Obwohl Familien- und Verwandtschaftsbeziehungen für die Erklärung des Verlaufs von Migrations- und Eingliederungsprozessen von einiger Bedeutung sind, werden sie in der Migrationsforschung selten explizit thematisiert. Die Ursachen hierfür sind in den Forschungstraditionen der Migrationssoziologie zu suchen, die einerseits dem individuellen Akteur im Migrationsprozess und andererseits der ethnic community im Aufnahmekontext große Beachtung geschenkt hat, nicht jedoch den familialen und verwandtschaftlichen Beziehungen, die die Akteure während ihrer Migrations- und Eingliederungsprozesse unterhalten:

- Auf der einen Seite sind in der handlungstheoretisch orientierten Migrationsforschung stets die individuellen Ressourcen und Opportunitäten hervorgehoben worden, die den Migrations- und Eingliederungsprozess in Verlauf und Geschwindigkeit strukturieren, wie z. B. Einreisealter, schulische Bildung, Sprachkenntnisse und auf Statuserwerb und soziale Mobilität bezogene motivationale Faktoren (H. Esser 1981, 1982, 1986, 1989, 1990; B. Nauck 1988, 1989, 1997).

- Auf der anderen Seite haben sich solche Analysen, die sich stärker den sozialen Ressourcen von Migranten und Minoritäten zugewandt haben, nahezu vollständig auf die Funktionen von ethnic communities im Verlauf des Eingliederungsprozesses konzentriert. Ethnische Kolonien sind demnach eine soziale Ressource der Zuwanderer, die - je nach Eingliederungsopportunitäten - sowohl die Voraussetzungen für ethnische Segmentation als auch für individuelle Assimilation schaffen, in jedem Falle aber zur Inkorporierung der Zuwanderungsminorität in die Aufnahmegesellschaft beitragen (M.M. Gordon 1964, 1975; R. Breton, W.W. Isajiw, W.E. Kalbach & J.G. Reitz 1990).
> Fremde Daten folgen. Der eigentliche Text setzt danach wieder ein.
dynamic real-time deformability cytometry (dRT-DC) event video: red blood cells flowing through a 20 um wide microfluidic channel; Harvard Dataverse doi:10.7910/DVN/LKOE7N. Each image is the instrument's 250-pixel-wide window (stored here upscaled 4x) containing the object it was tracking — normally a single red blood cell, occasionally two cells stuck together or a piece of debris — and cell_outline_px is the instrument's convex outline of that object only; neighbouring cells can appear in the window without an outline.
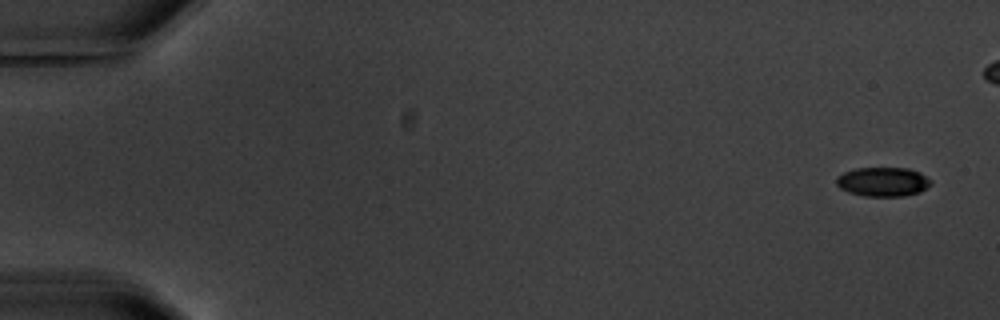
{"species": "common noctule bat (a hibernating species)", "species_latin": "Nyctalus noctula", "temperature_condition": "warm", "stored_images_in_passage": 7, "camera_frame_rate_fps": 3000, "um_per_image_px": 0.085, "animal": {"sex": "male", "body_mass_g": 20.1, "forearm_length_mm": 53.5}, "frame": {"image": 1, "passage_image": 1, "time_ms": 0.0, "image_size_px": [1000, 320], "cell_outline_px": [[932, 184], [920, 192], [904, 196], [864, 196], [848, 192], [840, 188], [836, 184], [836, 176], [844, 172], [856, 168], [908, 168], [920, 172], [932, 180]], "centroid_in_image_um": [75.06, 15.45], "position_along_channel_um": 9.9, "area_um2": 16.24}}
Familien- und Verwandtschaftsbeziehungen werden in solchen Analysen ethnischer Kolonien allenfalls beiläufig erwähnt, wobei - zumeist implizit - davon ausgegangen wird, dass Familien-, Verwandtschafts- und intraethnische Beziehungen weitgehend strukturgleich sind, so dass es für solche Analysen dann gerechtfertigt erscheint, subsumptiv zu verfahren und Verwandtschaftsbeziehungen keine gesonderte Beachtung zu schenken.
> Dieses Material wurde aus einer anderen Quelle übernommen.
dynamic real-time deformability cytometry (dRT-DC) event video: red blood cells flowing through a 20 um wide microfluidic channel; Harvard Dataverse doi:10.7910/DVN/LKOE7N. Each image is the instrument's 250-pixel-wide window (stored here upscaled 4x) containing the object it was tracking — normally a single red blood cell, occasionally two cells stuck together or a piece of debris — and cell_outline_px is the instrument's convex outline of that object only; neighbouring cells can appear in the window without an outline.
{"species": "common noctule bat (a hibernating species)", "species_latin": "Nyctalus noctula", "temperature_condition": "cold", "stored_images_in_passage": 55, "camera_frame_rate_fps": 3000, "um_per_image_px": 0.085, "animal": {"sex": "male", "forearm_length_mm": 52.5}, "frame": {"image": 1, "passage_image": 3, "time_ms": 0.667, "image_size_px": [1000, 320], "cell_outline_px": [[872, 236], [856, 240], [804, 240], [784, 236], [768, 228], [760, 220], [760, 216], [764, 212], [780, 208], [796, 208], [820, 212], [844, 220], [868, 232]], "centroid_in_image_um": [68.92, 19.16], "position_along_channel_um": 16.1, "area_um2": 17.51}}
Entsprechend "widersprüchlich" erscheint, welche Wirkung Familie und Verwandtschaft auf den Eingliederungsprozess haben:

(1) Familiale und verwandtschaftliche Beziehungen werden einerseits als Eingliederungsalternative angesehen: Extensive familiale Kontakte absorbieren eine Vielzahl sozialer Bedürfnisse und stellen ein in Konkurrenz zur Aufnahmegesellschaft stehendes Institutionensystem zur Bewältigung alltäglicher Probleme dar. Es kommt damit zu selteneren geplanten und insbesondere ungeplanten Kontakten mit Mitgliedern der Aufnahmegesellschaft, was seinerseits die Häufigkeit assimilativer Handlungen und die Übernahme von Werten der Aufnahmegesellschaft vermindert. Familiale Bindungen hätten somit ähnliche Wirkungen wie ethnische Kolonien: Sie vermindern die Statusmobilität von Minoritäten durch die kurzfristige Anspruchserfüllung in selbstgenügsamen, sich institutionell vervollständigenden Kongregationen (N. Wiley 1970). In einer starken familialistischen Orientierung bei Arbeitsmigranten wird folglich ein Eingliederungswiderstand erblickt, der eine an universalistischen, leistungsbezogenen Kriterien orientierte individuelle Assimilationsmotivation verhindere, da dieser Familialismus an "traditionelle", askriptive Wertvorstellungen der Herkunftsgesellschaft geknüpft sei. Dieser Familialismus von Migranten und die wechselseitige Verkettung von Verwandtschaftsmitgliedern ist demnach dafür verantwortlich, dass assimilative Handlungen in außerfamilialen Kontexten nicht ausgeführt werden.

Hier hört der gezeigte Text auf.